The day begins in a Sequin Blue 2019 Bentley Continental GT at the exclusive Kitzbuhel Country Club in the Tyrolean region of Austria. Set against verdant rolling hills and tooling through storybook villages, it would be easy to think one is lost in a fairy tale.
This car’s cabin is outfitted with two-tone Portland (cream) and Imperial Blue leather upholstery with Liquid Amber wood over Piano Black veneer trim.
It’s hand-crafted and beautiful, and the front seats coddle occupants with 20-way adjustments in pod-like alcoves akin to first-class airline seats on overseas flights. It’s useful, too, as Bentley provides rails for storage along the sides of the center console in addition to the console bin and door pockets.
The two back-seat positions can be used, even by adults, but that will require intense negotiations with front seat occupants over leg room, and nobody will be happy with the settlement. The trunk is fairly roomy, too, with 12.6 cubic feet of cargo space—about as much as you get in a compact sedan.
While this cabin is brilliant, Bentley offers more adventurous trim and upholstery options for its third-generation Continental GT, like the new diamond-in-diamond quilted leather. Each diamond features 712 stitches and the cabin has almost two miles of thread.
The new Côtes de Genève trim also holds more visual interest than Piano Black. A 0.6 mm-tick machined-aluminum panel inspired by the mechanical beauty of Swiss watches, Côtes de Genève won't show finger smudges like black, either.
The Liquid Amber wood looks wonderful. Each Conti GT has more than 10 square meters of wood, and company craftsmen spend nine hours hand-setting the wooden inlays.
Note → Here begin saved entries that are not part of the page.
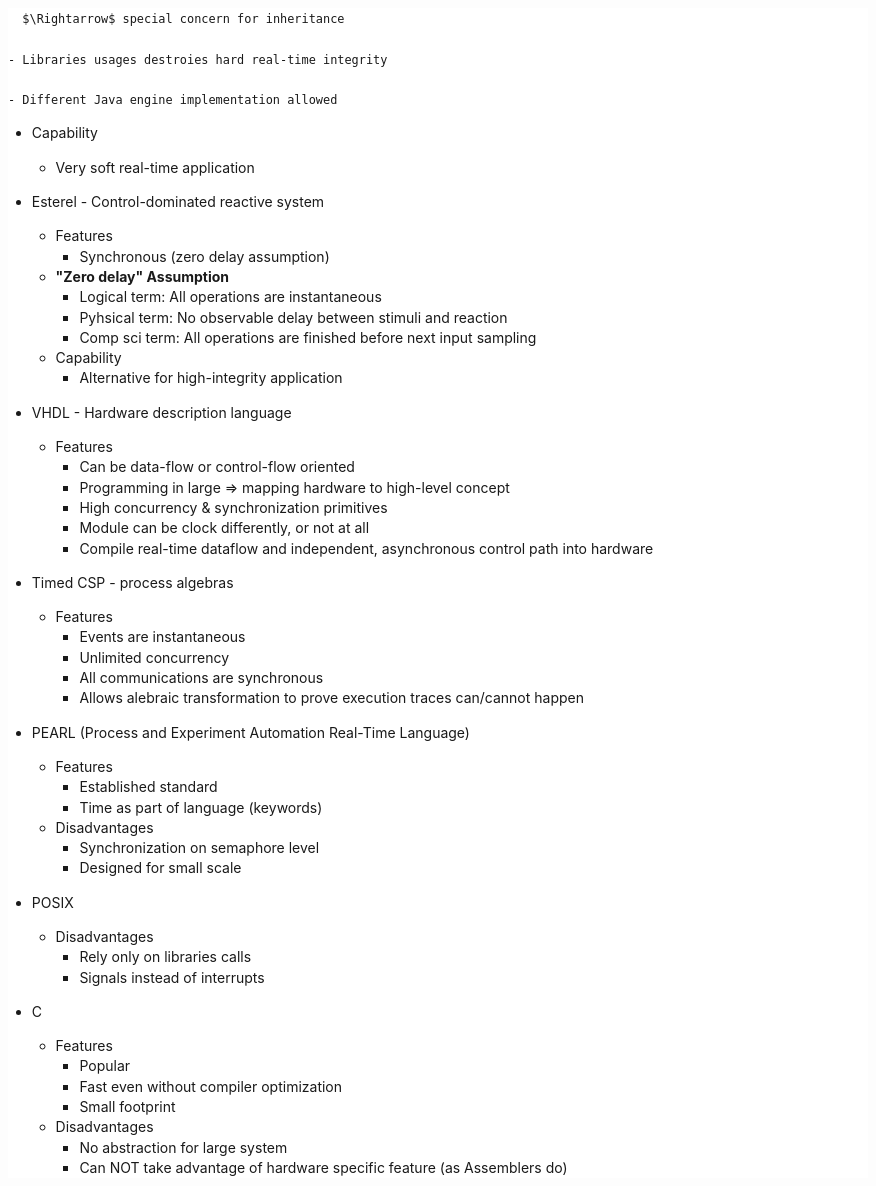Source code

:       $\Rightarrow$ special concern for inheritance

    - Libraries usages destroies hard real-time integrity

    - Different Java engine implementation allowed

  - Capability

    - Very soft real-time application

- Esterel - Control-dominated reactive system

  - Features
    - Synchronous (zero delay assumption)
  - **"Zero delay" Assumption** 
    - Logical term: All operations are instantaneous
    - Pyhsical term: No observable delay between stimuli and reaction
    - Comp sci term: All operations are finished before next input sampling
  - Capability
    - Alternative for high-integrity application

- VHDL - Hardware description language

  - Features
    - Can be data-flow or control-flow oriented
    - Programming in large $\Rightarrow$ mapping hardware to high-level concept
    - High concurrency & synchronization primitives
    - Module can be clock differently, or not at all
    - Compile real-time dataflow and independent, asynchronous control path into hardware 

- Timed CSP - process algebras

  - Features
    - Events are instantaneous
    - Unlimited concurrency
    - All communications are synchronous
    - Allows alebraic transformation to prove execution traces can/cannot happen

- PEARL (Process and Experiment Automation Real-Time Language)

  - Features
    - Established standard
    - Time as part of language (keywords)
  - Disadvantages
    - Synchronization on semaphore level
    - Designed for small scale

- POSIX

  - Disadvantages
    - Rely only on libraries calls
    - Signals instead of interrupts

- C

  - Features
    - Popular
    - Fast even without compiler optimization
    - Small footprint
  - Disadvantages
    - No abstraction for large system
    - Can NOT take advantage of hardware specific feature (as Assemblers do)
Look further to uncover some true surprise-and-delight elements. Available diamond-knurled dials serve as both a tactile treat for the fingers and a link to Bentley's past. By contrast, the modern three-position center display puts on a show as it switches from a wood face to a row of performance dials to a 12.3-inch touchscreen. More than 40 moving parts rotate the screen.
That screen, as well as the digital instrument panel display, come by way of Audi thanks to Bentley's Volkswagen Group ownership. The two provide the functionality of today’s best infotainment systems, including such features as Apple CarPlay, Google point-of-interest search, and real-time-traffic information. The digital cluster may be useful, but something is lost by the lack of watch-like instrument dials of Bentleys past.
Enough appreciating this beautiful cabin. Time to focus on the drive.
From behind the wheel, the Continental GT imparts a solid, seemingly weighty feel, like it was carved from a single block of steel, or, more appropriately, aluminum.
The roads of this Tyrolean tour make for slow going, though, as they link one quaint village to another. Among these rich green hills, baroque chalets, and the occasional gothic church, a slow pace suits the drive. The scenery provides the entertainment. Now is a good time to test the driver assistance systems, which are also likely on loan from Audi.
Bentley outfits the car with adaptive cruise control, active lane control, traffic jam assist (a combination of those first two), blind-spot monitors, night vision, and forward-collision warnings. The systems work as advertised. The news is that the Continental GT gets a full spate of safety features, bringing it in line with modern luxury cars.